A known approach to advanced technology fabrication of materials, such as semiconductor substrates, is to assemble a manufacturing facility as a “cleanroom.” In such cleanrooms, processing tools are arranged to provide aisle space for human operators or automation equipment. Exemplary cleanroom design is described in: “Cleanroom Design, Second Edition,” edited by W. Whyte, published by John Wiley & Sons, 1999, ISBN 0-471-94204-9, (herein after referred to as “the Whyte text”).
Cleanroom design has evolved over time from an initial starting point of locating processing stations within clean hoods. Vertical unidirectional airflow can be directed through a raised floor, with separate cores for the tools and aisles. It is also known to have specialized mini-environments which surround only a processing tool for added space cleanliness. Another known approach includes the “ballroom” approach, wherein tools, operators and automation all reside in the same cleanroom.
Evolutionary improvements have enabled higher yields and the production of devices with smaller geometries. However, known cleanroom design has disadvantages and limitations.
For example, as the size of tools has increased and the dimensions of cleanrooms have increased, the volume of cleanspace that is controlled has concomitantly increased. As a result, the cost of building the cleanspace, and the cost of maintaining the cleanliness of such cleanspace, has increased considerably. Not all processing steps, like for example the steps used to assembly products into their packaging, need to occur in the developing large processing environments.

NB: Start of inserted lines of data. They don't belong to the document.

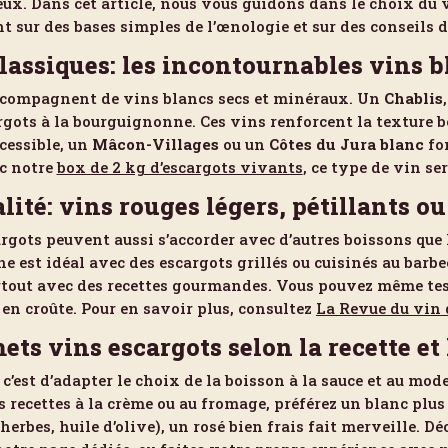
ux. Dans cet article, nous vous guidons dans le choix du v
 sur des bases simples de l’œnologie et sur des conseils 
lassiques: les incontournables vins b
accompagnent de vins blancs secs et minéraux. Un
Chablis
ots à la bourguignonne. Ces vins renforcent la texture be
cessible, un
Mâcon-Villages
ou un
Côtes du Jura blanc
fon
c notre
box de 2 kg d’escargots vivants
, ce type de vin ser
alité: vins rouges légers, pétillants 
rgots peuvent aussi s’accorder avec d’autres boissons que l
ne est idéal avec des escargots grillés ou cuisinés au ba
urtout avec des recettes gourmandes. Vous pouvez même te
 en croûte. Pour en savoir plus, consultez
La Revue du vin 
ts vins escargots selon la recette et
c’est d’adapter le choix de la boisson à la sauce et au mode
des recettes à la crème ou au fromage, préférez un blanc pl
rbes, huile d’olive), un rosé bien frais fait merveille. Dé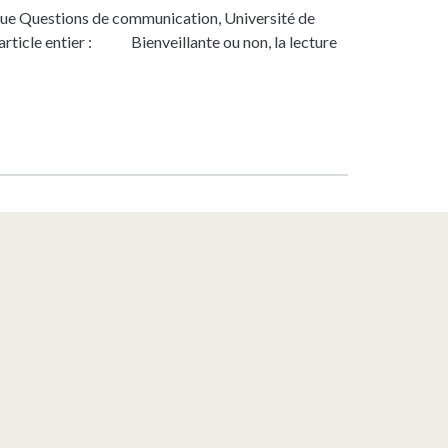
revue Questions de communication, Université de
rticle entier : Bienveillante ou non, la lecture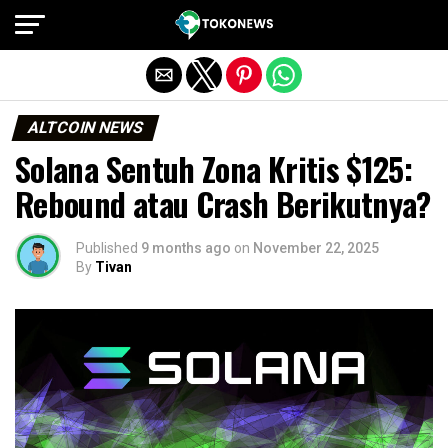
Exit mobile version
ALTCOIN NEWS
Solana Sentuh Zona Kritis $125:
Rebound atau Crash Berikutnya?
Published
9 months ago
on
November 22, 2025
By
Tivan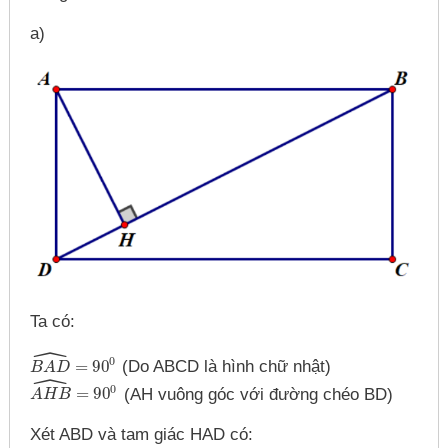
a)
Ta có:
ˆ
0
=
90
(Do ABCD là hình chữ nhật)
B
B
A
A
D
D
^
=
90
0
ˆ
0
=
90
(AH vuông góc với đường chéo BD)
A
A
H
H
B
B
^
=
90
0
Xét ABD và tam giác HAD có: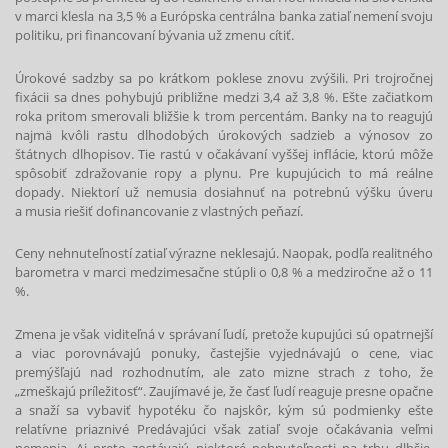
v marci klesla na 3,5 % a Európska centrálna banka zatiaľ nemení svoju
politiku, pri financovaní bývania už zmenu cítiť.
Úrokové sadzby sa po krátkom poklese znovu zvýšili. Pri trojročnej
fixácii sa dnes pohybujú približne medzi 3,4 až 3,8 %. Ešte začiatkom
roka pritom smerovali bližšie k trom percentám. Banky na to reagujú
najmä kvôli rastu dlhodobých úrokových sadzieb a výnosov zo
štátnych dlhopisov. Tie rastú v očakávaní vyššej inflácie, ktorú môže
spôsobiť zdražovanie ropy a plynu. Pre kupujúcich to má reálne
dopady. Niektorí už nemusia dosiahnuť na potrebnú výšku úveru
a musia riešiť dofinancovanie z vlastných peňazí.
Ceny nehnuteľností zatiaľ výrazne neklesajú. Naopak, podľa realitného
barometra v marci medzimesačne stúpli o 0,8 % a medziročne až o 11
%.
Zmena je však viditeľná v správaní ľudí, pretože kupujúci sú opatrnejší
a viac porovnávajú ponuky, častejšie vyjednávajú o cene, viac
premýšľajú nad rozhodnutím, ale zato mizne strach z toho, že
„zmeškajú príležitosť“. Zaujímavé je, že časť ľudí reaguje presne opačne
a snaží sa vybaviť hypotéku čo najskôr, kým sú podmienky ešte
relatívne priaznivé Predávajúci však zatiaľ svoje očakávania veľmi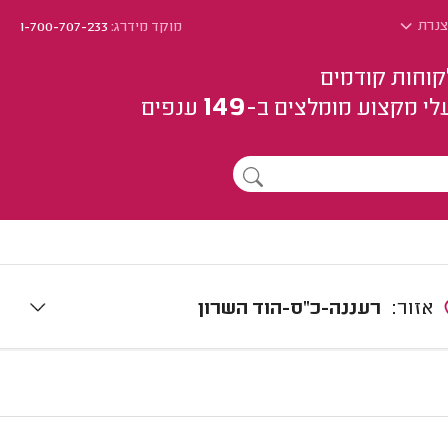
 צנרת
מוקד מידרג:
1-700-707-233
קוחות קודמים
149
לי מקצוע
מומלצים
ב-
ענפים
אזור:
רעננה-כ"ס-הוד השרון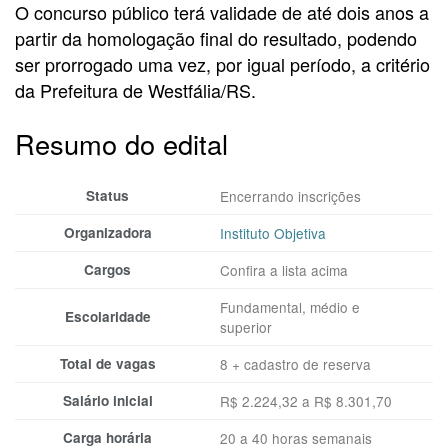
O concurso público terá validade de até dois anos a
partir da homologação final do resultado, podendo
ser prorrogado uma vez, por igual período, a critério
da Prefeitura de Westfália/RS.
Resumo do edital
Status
Encerrando inscrições
Organizadora
Instituto Objetiva
Cargos
Confira a lista acima
Fundamental, médio e
Escolaridade
superior
Total de vagas
8 + cadastro de reserva
Salário inicial
R$ 2.224,32 a R$ 8.301,70
Carga horária
20 a 40 horas semanais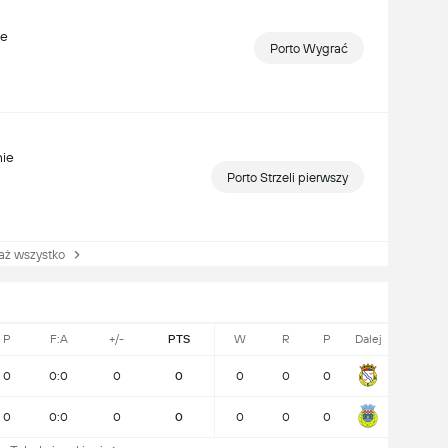
ze
Porto Wygrać
nie
Porto Strzeli pierwszy
 wszystko
P
F:A
+/-
PTS
W
R
P
Dalej
0
0:0
0
0
0
0
0
0
0:0
0
0
0
0
0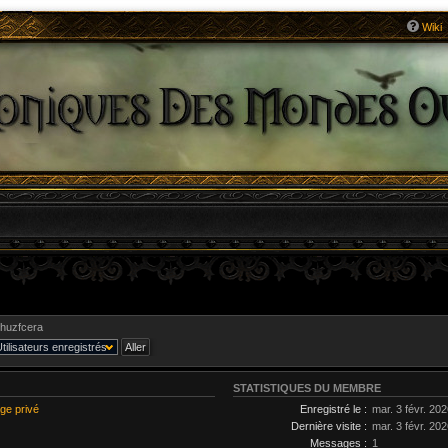
Wiki
huzfcera
STATISTIQUES DU MEMBRE
ge privé
Enregistré le :
mar. 3 févr. 20
Dernière visite :
mar. 3 févr. 20
Messages :
1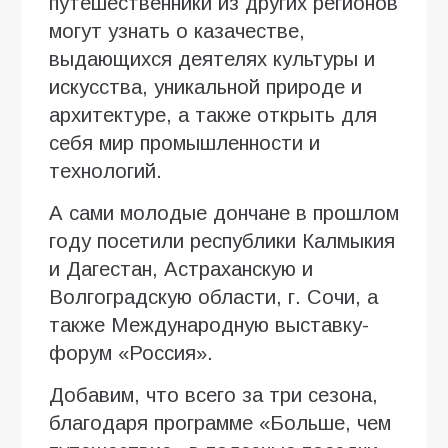
путешественники из других регионов
могут узнать о казачестве,
выдающихся деятелях культуры и
искусства, уникальной природе и
архитектуре, а также открыть для
себя мир промышленности и
технологий.
А сами молодые дончане в прошлом
году посетили республики Калмыкия
и Дагестан, Астраханскую и
Волгоградскую области, г. Сочи, а
также Международную выставку-
форум «Россия».
Добавим, что всего за три сезона,
благодаря программе «Больше, чем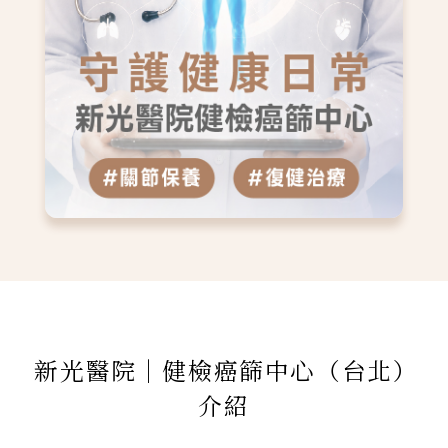
新光醫院｜健檢癌篩中心（台北）
介紹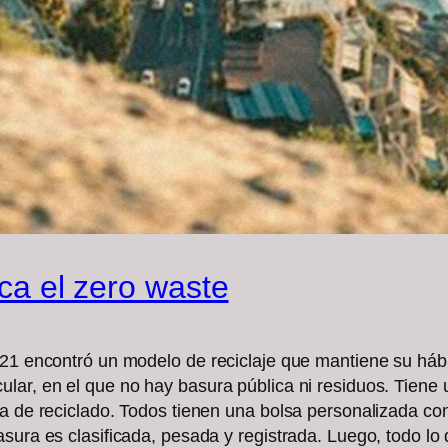
sca el zero waste
021 encontró un modelo de reciclaje que mantiene su hábit
lar, en el que no hay basura pública ni residuos. Tiene
ma de reciclado. Todos tienen una bolsa personalizada c
asura es clasificada, pesada y registrada. Luego, todo l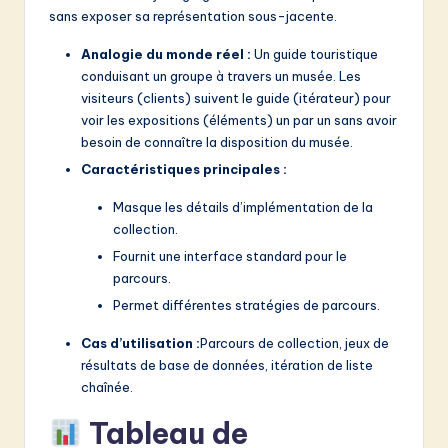
sans exposer sa représentation sous-jacente.
Analogie du monde réel :
Un guide touristique
conduisant un groupe à travers un musée. Les
visiteurs (clients) suivent le guide (itérateur) pour
voir les expositions (éléments) un par un sans avoir
besoin de connaître la disposition du musée.
Caractéristiques principales :
Masque les détails d’implémentation de la
collection.
Fournit une interface standard pour le
parcours.
Permet différentes stratégies de parcours.
Cas d’utilisation :
Parcours de collection, jeux de
résultats de base de données, itération de liste
chaînée.
Tableau de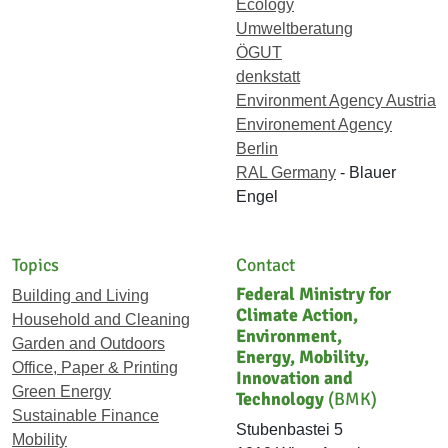
Ecology
Umweltberatung
ÖGUT
denkstatt
Environment Agency Austria
Environement Agency
Berlin
RAL Germany
- Blauer
Engel
Topics
Contact
Federal Ministry for
Building and Living
Climate Action,
Household and Cleaning
Environment,
Garden and Outdoors
Energy, Mobility,
Office, Paper & Printing
Innovation and
Green Energy
Technology
(BMK)
Sustainable Finance
Stubenbastei 5
Mobility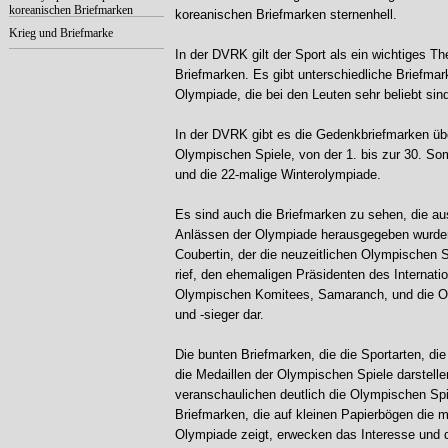
koreanischen Briefmarken
koreanischen Briefmarken sternenhell.
Krieg und Briefmarke
In der DVRK gilt der Sport als ein wichtiges T
Briefmarken. Es gibt unterschiedliche Briefmar
Olympiade, die bei den Leuten sehr beliebt sind
In der DVRK gibt es die Gedenkbriefmarken übe
Olympischen Spiele, von der 1. bis zur 30. S
und die 22-malige Winterolympiade.
Es sind auch die Briefmarken zu sehen, die a
Anlässen der Olympiade herausgegeben wurden
Coubertin, der die neuzeitlichen Olympischen S
rief, den ehemaligen Präsidenten des Internati
Olympischen Komitees, Samaranch, und die O
und -sieger dar.
Die bunten Briefmarken, die die Sportarten, di
die Medaillen der Olympischen Spiele darstelle
veranschaulichen deutlich die Olympischen Spi
Briefmarken, die auf kleinen Papierbögen die m
Olympiade zeigt, erwecken das Interesse und d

Additionally, the processing of high technology products may typically be split into portions that require high levels of cleanliness in the manufacturing environment which are typically at the beginning of the processing and then steps like the assembly steps which have less critical contamination sensitive processing. In some cases these two types of processing steps may be processed in different facilities because of their different needs. Yet, in many small volume activities, the need for rapid processing of all steps to result in a product that can be utilized in its fully processed form may be important. It would therefore be useful to have an efficient processing fabricator design that can process the different types of steps of multiple cleanliness requirements in a single location with rapidity.